1 min read

Knowledge hoarding: "I might need to know that someday"

I memorize and keep a bunch of knowledge and skills that I probably won't ever need to know. Like: Basic Spanish reading/writing. Basic Esperanto reading/writing. Random interesting facts from history classes I've taken. Meanings of unusual words (sericeous, eyot, gravid). I have never needed to use most of this stuff.

There's no particular rational reason to keep most of this up. I sometimes say to myself that I've already paid the upfront cost and wouldn't it be a shame to pay that again—but I don't think that's why I keep these things up. I'm often tempted to collect more knowledge or more skills, disproportionate to how useful any bit of it might be. I often like to think of growth in terms of what new skills I can bring inside me. There's something almost comforting, I think, about hoovering up these random bits of information and understanding.
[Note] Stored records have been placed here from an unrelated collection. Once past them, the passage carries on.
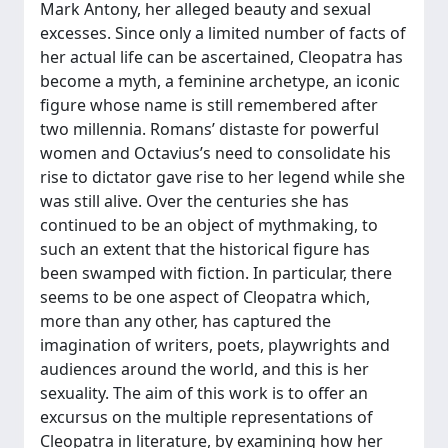
Mark Antony, her alleged beauty and sexual
excesses. Since only a limited number of facts of
her actual life can be ascertained, Cleopatra has
become a myth, a feminine archetype, an iconic
figure whose name is still remembered after
two millennia. Romans’ distaste for powerful
women and Octavius’s need to consolidate his
rise to dictator gave rise to her legend while she
was still alive. Over the centuries she has
continued to be an object of mythmaking, to
such an extent that the historical figure has
been swamped with fiction. In particular, there
seems to be one aspect of Cleopatra which,
more than any other, has captured the
imagination of writers, poets, playwrights and
audiences around the world, and this is her
sexuality. The aim of this work is to offer an
excursus on the multiple representations of
Cleopatra in literature, by examining how her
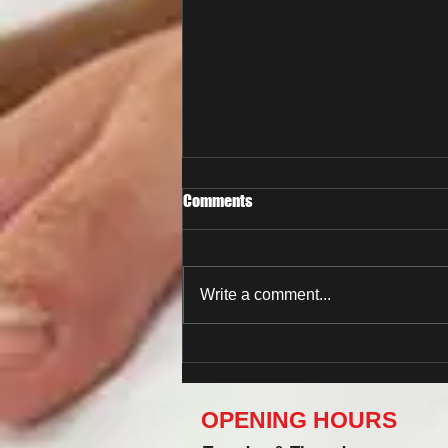
Comments
Write a comment...
Now You Can Blog from
Everywhere!
OPENING HOURS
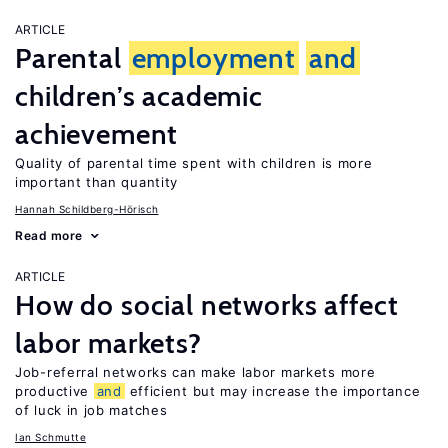
ARTICLE
Parental
employment
and
children’s academic
achievement
Quality of parental time spent with children is more
important than quantity
Hannah Schildberg-Hörisch
Read more
ARTICLE
How do social networks affect
labor markets?
Job-referral networks can make labor markets more
productive
and
efficient but may increase the importance
of luck in job matches
Ian Schmutte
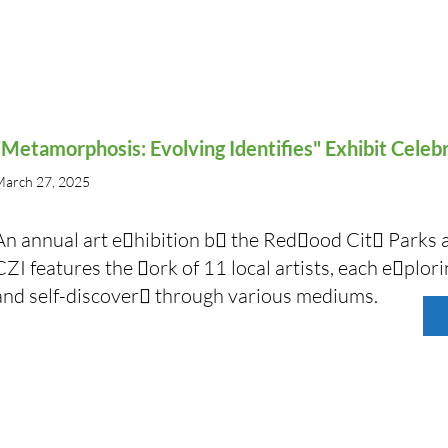
"Metamorphosis: Evolving Identifies" Exhibit Celeb
arch 27, 2025
An annual art e􏰁hibition b􏰂 the Red􏰃ood Cit􏰂 Park
CZI features the 􏰃ork of 11 local artists, each e􏰁plor
and self-discover􏰂 through various mediums.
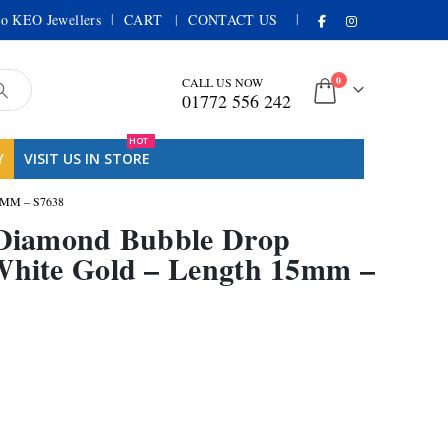
|
|
o KEO Jewellers
CART
CONTACT US
0
CALL US NOW
01772 556 242
HOT
Y
VISIT US IN STORE
MM – S7638
t Diamond Bubble Drop
White Gold – Length 15mm –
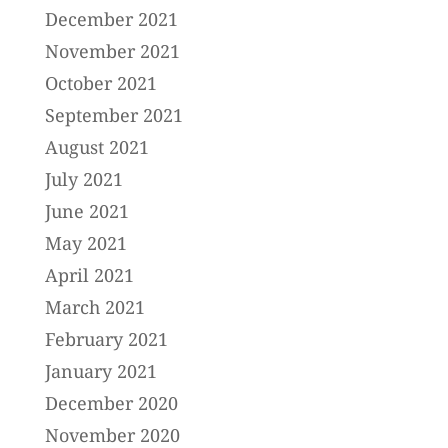
December 2021
November 2021
October 2021
September 2021
August 2021
July 2021
June 2021
May 2021
April 2021
March 2021
February 2021
January 2021
December 2020
November 2020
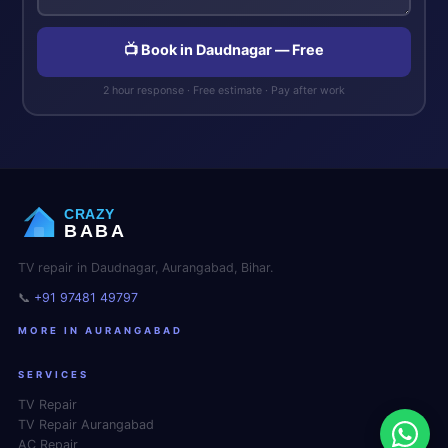
📺 Book in Daudnagar — Free
2 hour response · Free estimate · Pay after work
CRAZY
BABA
TV repair in Daudnagar, Aurangabad, Bihar.
📞
+91 97481 49797
MORE IN AURANGABAD
SERVICES
TV Repair
TV Repair Aurangabad
AC Repair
Almost comforting, but not quite. It can never be enough, not forever. There will always be one more thing.

It's funny to think how large a distortion this bias to knowledge hoarding can be. I drafted a list of goal ideas for this year's Beyond Goals Initiative (referral link). Out of 23 entries so far, 13 are about learning, vs. achieving some more or less specific outcome. That feels like it understates the distortion—but I guess I haven't gotten to 50 entries yet, so we'll see how distorted it looks then.

I wonder what kinds of goal ideas fail to even make the draft list. What I've described is tunnel vision, which means I have blind spots. What might live in the blind spots?